Instructions to follow
Once you find the line with "fx_px: 2156" in the entries below, return exactly every line from it through the line with "focal_mm: 6.76".

┌──

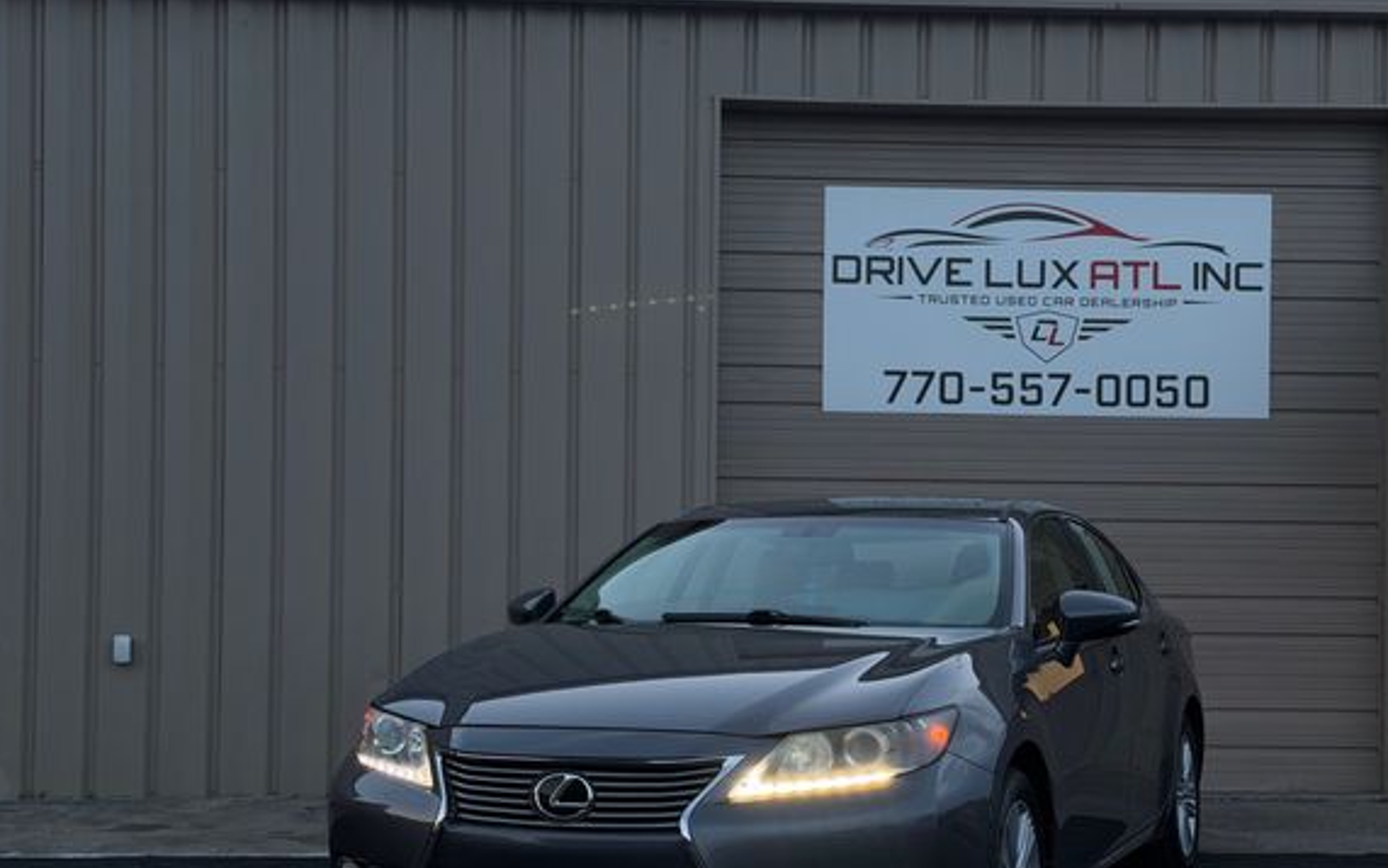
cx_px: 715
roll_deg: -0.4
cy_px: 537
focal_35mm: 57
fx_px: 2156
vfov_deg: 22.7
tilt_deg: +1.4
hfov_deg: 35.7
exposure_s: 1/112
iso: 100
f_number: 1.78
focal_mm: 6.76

└──
┌──

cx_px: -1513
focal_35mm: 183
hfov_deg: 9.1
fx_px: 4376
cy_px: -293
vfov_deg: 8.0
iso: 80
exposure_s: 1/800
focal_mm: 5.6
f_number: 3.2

└──

Result of this task
fx_px: 2156
vfov_deg: 22.7
tilt_deg: +1.4
hfov_deg: 35.7
exposure_s: 1/112
iso: 100
f_number: 1.78
focal_mm: 6.76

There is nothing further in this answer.